First let me say, you explanation is not entirely clear, but I have tested record visibility by referring to the @Company layout.
After a bit of a play around with your file I can't solve it, but can offer the following:
1. It seems to have something to do with how your privileges are set, in particular the various unstored calcs
2. When you log into the file and attempt to check/uncheck the All Companies checkbox on the RHS of your screen a dialog comes up: "This field cannot be modified until "id_tableName_User" is given a valid value". The only way to get around this block seems to be to click on ANY account in the left hand portal.
3. Once logged in as either Peter or Kim, checking or unchecking the All Companies checkbox alters the record visibility but not necessarily on the first switch.
4. I note that clicking on this portal is what sets the $$tableName_User global variable, which is what sets the missing field value referred to in 2 above.
5. If I log in as either Peter or Kim while the All Companies checkbox is already checked I can see all records immediately, but thereafter checking/unchecking alters their visibility. Conversely if I log in with it unchecked then the initial state is limited visibility, which can be altered by the checkbox. If I relogin as admin the state of the checkbox makes no differences, as you would expect.
Somewhere in all of this lies your answer. Hope you can solve it.
The calculation in the privilege set is being evaluated from the wrong context so you are referencing fields in an unrelated table. I think you need to change the context from SC_Company to LS_Company » Globals and in the calculation itself, change Privileges_Users::privileges to LS_Users ≫ Globals::privileges
I have stripped a lot of the coding and layouts.

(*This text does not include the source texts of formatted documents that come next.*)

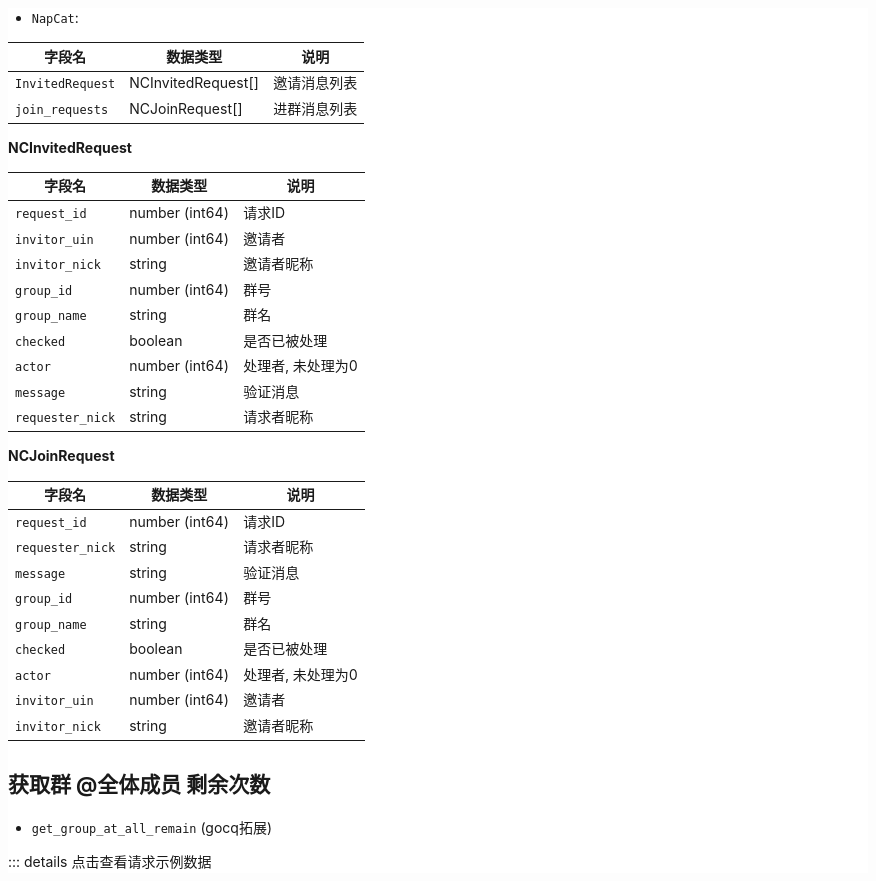 - `NapCat`:

| 字段名           | 数据类型           | 说明         |
| ---------------- | ------------------ | ------------ |
| `InvitedRequest` | NCInvitedRequest[] | 邀请消息列表 |
| `join_requests`  | NCJoinRequest[]    | 进群消息列表 |

**NCInvitedRequest**

| 字段名           | 数据类型       | 说明              |
| ---------------- | -------------- | ----------------- |
| `request_id`     | number (int64) | 请求ID            |
| `invitor_uin`    | number (int64) | 邀请者            |
| `invitor_nick`   | string         | 邀请者昵称        |
| `group_id`       | number (int64) | 群号              |
| `group_name`     | string         | 群名              |
| `checked`        | boolean        | 是否已被处理      |
| `actor`          | number (int64) | 处理者, 未处理为0 |
| `message`        | string         | 验证消息          |
| `requester_nick` | string         | 请求者昵称        |

**NCJoinRequest**

| 字段名           | 数据类型       | 说明              |
| ---------------- | -------------- | ----------------- |
| `request_id`     | number (int64) | 请求ID            |
| `requester_nick` | string         | 请求者昵称        |
| `message`        | string         | 验证消息          |
| `group_id`       | number (int64) | 群号              |
| `group_name`     | string         | 群名              |
| `checked`        | boolean        | 是否已被处理      |
| `actor`          | number (int64) | 处理者, 未处理为0 |
| `invitor_uin`    | number (int64) | 邀请者            |
| `invitor_nick`   | string         | 邀请者昵称        |

## 获取群 @全体成员 剩余次数

- `get_group_at_all_remain` (gocq拓展)

::: details 点击查看请求示例数据
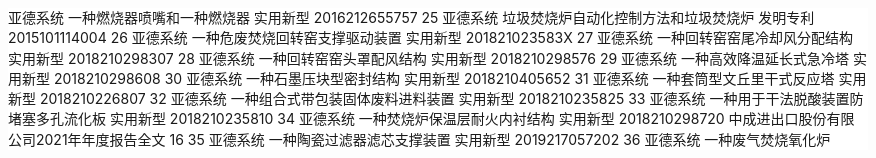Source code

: 亚德系统
一种燃烧器喷嘴和一种燃烧器
实用新型
2016212655757
25
亚德系统
垃圾焚烧炉自动化控制方法和垃圾焚烧炉
发明专利
2015101114004
26
亚德系统
一种危废焚烧回转窑支撑驱动装置
实用新型
201821023583X
27
亚德系统
一种回转窑窑尾冷却风分配结构
实用新型
2018210298307
28
亚德系统
一种回转窑窑头罩配风结构
实用新型
2018210298576
29
亚德系统
一种高效降温延长式急冷塔
实用新型
2018210298608
30
亚德系统
一种石墨压块型密封结构
实用新型
2018210405652
31
亚德系统
一种套筒型文丘里干式反应塔
实用新型
2018210226807
32
亚德系统
一种组合式带包装固体废料进料装置
实用新型
2018210235825
33
亚德系统
一种用于干法脱酸装置防堵塞多孔流化板
实用新型
2018210235810
34
亚德系统
一种焚烧炉保温层耐火内衬结构
实用新型
2018210298720
中成进出口股份有限公司2021年年度报告全文
16
35
亚德系统
一种陶瓷过滤器滤芯支撑装置
实用新型
2019217057202
36
亚德系统
一种废气焚烧氧化炉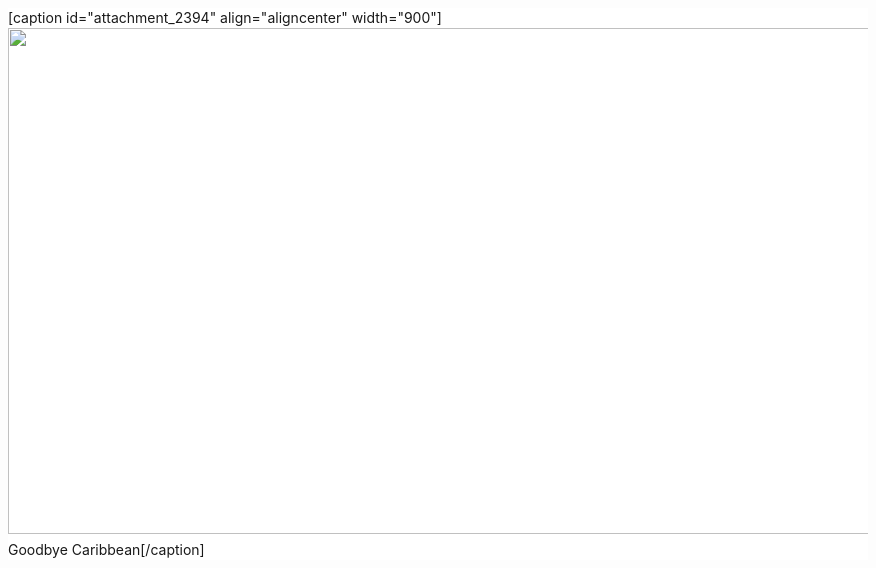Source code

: [caption id="attachment_2394" align="aligncenter" width="900"]<a href="https://collectingbaggage.nl/wp-content/uploads/2018/07/P7013174.jpg"><img src="https://collectingbaggage.nl/wp-content/uploads/2018/07/P7013174-1024x576.jpg" alt="" width="900" height="506" class="size-large wp-image-2394" /></a> Goodbye Caribbean[/caption]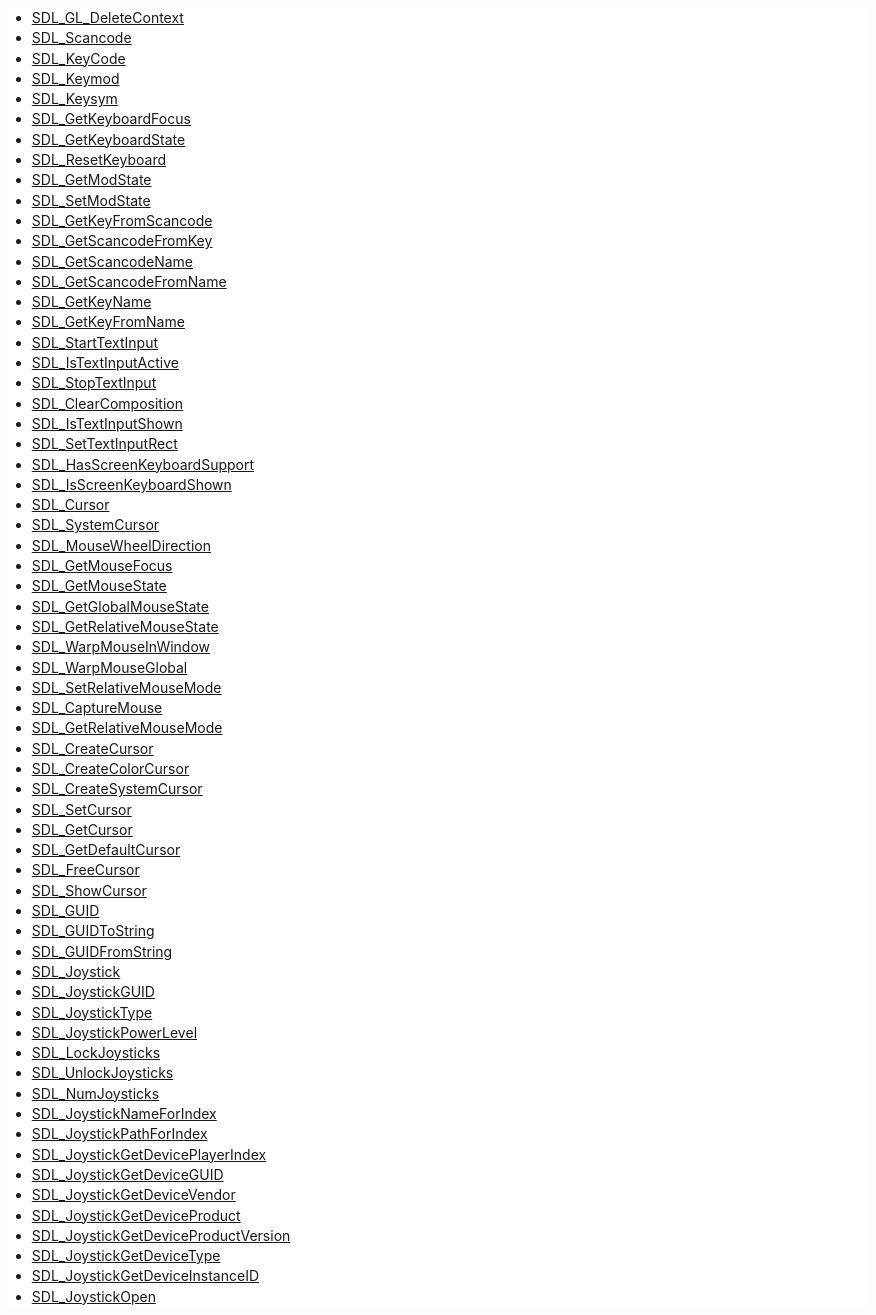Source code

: * [SDL_GL_DeleteContext](#sdl_gl_deletecontext)
* [SDL_Scancode](#sdl_scancode)
* [SDL_KeyCode](#sdl_keycode)
* [SDL_Keymod](#sdl_keymod)
* [SDL_Keysym](#sdl_keysym)
* [SDL_GetKeyboardFocus](#sdl_getkeyboardfocus)
* [SDL_GetKeyboardState](#sdl_getkeyboardstate)
* [SDL_ResetKeyboard](#sdl_resetkeyboard)
* [SDL_GetModState](#sdl_getmodstate)
* [SDL_SetModState](#sdl_setmodstate)
* [SDL_GetKeyFromScancode](#sdl_getkeyfromscancode)
* [SDL_GetScancodeFromKey](#sdl_getscancodefromkey)
* [SDL_GetScancodeName](#sdl_getscancodename)
* [SDL_GetScancodeFromName](#sdl_getscancodefromname)
* [SDL_GetKeyName](#sdl_getkeyname)
* [SDL_GetKeyFromName](#sdl_getkeyfromname)
* [SDL_StartTextInput](#sdl_starttextinput)
* [SDL_IsTextInputActive](#sdl_istextinputactive)
* [SDL_StopTextInput](#sdl_stoptextinput)
* [SDL_ClearComposition](#sdl_clearcomposition)
* [SDL_IsTextInputShown](#sdl_istextinputshown)
* [SDL_SetTextInputRect](#sdl_settextinputrect)
* [SDL_HasScreenKeyboardSupport](#sdl_hasscreenkeyboardsupport)
* [SDL_IsScreenKeyboardShown](#sdl_isscreenkeyboardshown)
* [SDL_Cursor](#sdl_cursor)
* [SDL_SystemCursor](#sdl_systemcursor)
* [SDL_MouseWheelDirection](#sdl_mousewheeldirection)
* [SDL_GetMouseFocus](#sdl_getmousefocus)
* [SDL_GetMouseState](#sdl_getmousestate)
* [SDL_GetGlobalMouseState](#sdl_getglobalmousestate)
* [SDL_GetRelativeMouseState](#sdl_getrelativemousestate)
* [SDL_WarpMouseInWindow](#sdl_warpmouseinwindow)
* [SDL_WarpMouseGlobal](#sdl_warpmouseglobal)
* [SDL_SetRelativeMouseMode](#sdl_setrelativemousemode)
* [SDL_CaptureMouse](#sdl_capturemouse)
* [SDL_GetRelativeMouseMode](#sdl_getrelativemousemode)
* [SDL_CreateCursor](#sdl_createcursor)
* [SDL_CreateColorCursor](#sdl_createcolorcursor)
* [SDL_CreateSystemCursor](#sdl_createsystemcursor)
* [SDL_SetCursor](#sdl_setcursor)
* [SDL_GetCursor](#sdl_getcursor)
* [SDL_GetDefaultCursor](#sdl_getdefaultcursor)
* [SDL_FreeCursor](#sdl_freecursor)
* [SDL_ShowCursor](#sdl_showcursor)
* [SDL_GUID](#sdl_guid)
* [SDL_GUIDToString](#sdl_guidtostring)
* [SDL_GUIDFromString](#sdl_guidfromstring)
* [SDL_Joystick](#sdl_joystick)
* [SDL_JoystickGUID](#sdl_joystickguid)
* [SDL_JoystickType](#sdl_joysticktype)
* [SDL_JoystickPowerLevel](#sdl_joystickpowerlevel)
* [SDL_LockJoysticks](#sdl_lockjoysticks)
* [SDL_UnlockJoysticks](#sdl_unlockjoysticks)
* [SDL_NumJoysticks](#sdl_numjoysticks)
* [SDL_JoystickNameForIndex](#sdl_joysticknameforindex)
* [SDL_JoystickPathForIndex](#sdl_joystickpathforindex)
* [SDL_JoystickGetDevicePlayerIndex](#sdl_joystickgetdeviceplayerindex)
* [SDL_JoystickGetDeviceGUID](#sdl_joystickgetdeviceguid)
* [SDL_JoystickGetDeviceVendor](#sdl_joystickgetdevicevendor)
* [SDL_JoystickGetDeviceProduct](#sdl_joystickgetdeviceproduct)
* [SDL_JoystickGetDeviceProductVersion](#sdl_joystickgetdeviceproductversion)
* [SDL_JoystickGetDeviceType](#sdl_joystickgetdevicetype)
* [SDL_JoystickGetDeviceInstanceID](#sdl_joystickgetdeviceinstanceid)
* [SDL_JoystickOpen](#sdl_joystickopen)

the layout for the security set-up is not the problem, to reset the show all records remove the value in the layout @ user privilege for the field Access_all and re-login as "peter" and look in the @ company layout there are records with <no access>.
The security calculation works fine, the records are blocked, but are shown the last point is the problem.
How can i avoid that these records are visible.
In my relation graph we have also an relation from TO "SC_Company" to TO "Privileg_users" to TO "UserPrivileges"
so the calculation is in the correct context. The calculation is working, some records are blocked when login as Peter or Kim
But still visible in the layout @ Company, that is the problem, some records are shown with fields with <no access>
Sorry, I misunderstood. I thought that the issue was that the records were <No Access>. If understand correctly, you want the no access records to not be visible. You could use a filtered portal to only show the records for which the user has access. If you can't use a portal, you might try a layout trigger that contrains the found set to juts the records the user should see. You would need to use custom menus to modify Show All, Find, Show Omitted, etc to prevent them from changing the found set.
Hi that's is the point when we use an perform find on UUID with "*" then the records should not be visible , even in a standaard filemaker "list view" the perform find is trigged when the layout is loaded, but even then the records are shown.
How can we prefend to get the records with <no access>
No Access will always show when a record is displayed but the privileges do not authorize seeing that field. You can either do find or constrain to filter out those records so they don't see them or you can use the hide function so the fields go away when they are not authorized. However if you hide them, you'll still see the blank line showing a record.
When we perform a find on the field UUID and the records are marked as <no access> will filemaker find these records?
When a search on the internet to this question is seems that filemaker should not show these records.
Performing a find with "*" is going find all of the records, regardless of if they have access. If you want to show just the records they can access you are going to need to preform a find for the records with IDs in the access_ID field for the user. You could also create a Company portal that is filtered based on the UserPrivileges::access_ID field or a Company portal that is based on a relationship between the UserPrivileges::access_ID field and the Company::id field
Absolutely NOT the case. This is one of the great features of record access privileges. Find operation will not reveal no access records.
Sorry, I should have been more clear. The way the attached file is setup it will display all records in the company table regardless of access because when you click the relogin button to log in as Peter, it doesn't perform the find again. It is still showing the found set that was there when the file was opened as Admin.
The "Show Accesable" script is set to run with full access privileges so it is ignoring the privilege set.
Thanks, that little box solves the problem.